On
this date, August 23, 1939, Nazi Germany and the Soviet
Union sign a non-aggression treaty, the Molotov–Ribbentrop Pact. In a secret addition to
the pact, the Baltic states, Finland, Romania, and Poland are
divided between the two nations.
The
Molotov–Ribbentrop Pact, named after
the Soviet foreign minister Vyacheslav Molotov and the Nazi German foreign
minister Joachim von Ribbentrop, officially the Treaty of
Non-aggression between Germany and the Union of Soviet Socialist Republics, and
also known as the Ribbentrop–Molotov Pact or Nazi–Soviet Pact, was a non-aggression pact signed in Moscow in the late hours
of 23 August 1939.
The
pact's publicly stated intentions were a guarantee of non-belligerence by
either party towards the other and a commitment that neither party would ally
itself to or aid an enemy of the other party. This latter provision ensured
that Germany would not support Japan in its undeclared war against the Soviet
Union along the Manchurian-Mongolian border, ensuring that the Soviets won
the Battles of Khalkhin Gol.
In
addition to stipulations of non-aggression, the treaty included a secret
protocol that divided territories of Romania, Poland, Lithuania, Latvia,
Estonia and Finland into Nazi and Soviet "spheres of influence", anticipating
potential "territorial and political rearrangements" of these
countries. Thereafter, Germany invaded Poland on 1 September 1939. After the
Soviet-Japanese ceasefire agreement took effect on 16 September, Stalin ordered
his own invasion of Poland on 17 September. Part of southeastern (Karelia) and Salla region in
Finland were annexed by the Soviet Union after the Winter War.

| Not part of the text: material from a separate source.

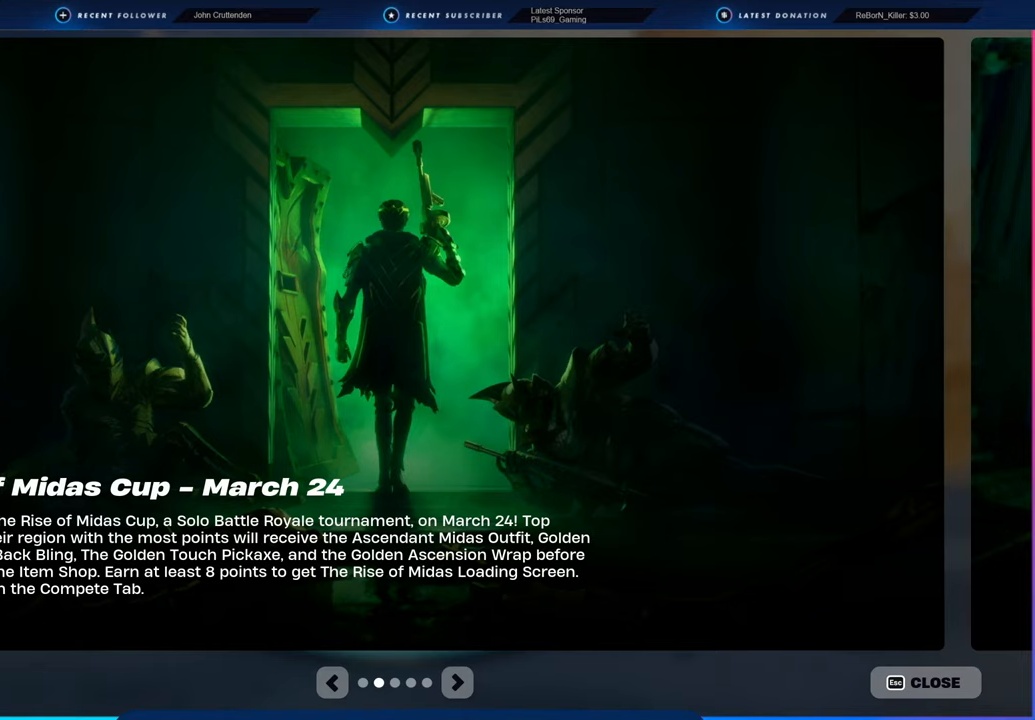
{"keys": [], "mouse": [], "mouse_move": "still", "events": []}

This was followed by Soviet annexations of Estonia, Latvia, Lithuania, and
parts of Romania (Bessarabia, Northern Bukovina and the Hertza region).
The
pact remained in force until the German government broke it by invading the Soviet Union on 22 June 1941.
Of
the territories of Poland annexed by the Soviet Union between 1939 and 1940, the region
around Białystok
and a minor part of Galicia east of the San river
around Przemyśl
were the only
ones returned to the Polish state at the end of World War II. Of all other
territories annexed by the USSR in 1939–40, the ones detached from Finland (Karelia, Petsamo), Estonia
(Ingrian
area and Petseri County) and Latvia (Abrene)
remained part of the Russian Federation, the successor state of the
Soviet Union, after 1991. Northern Bukovina,
Southern Bessarabia and Hertza remain part of Ukraine.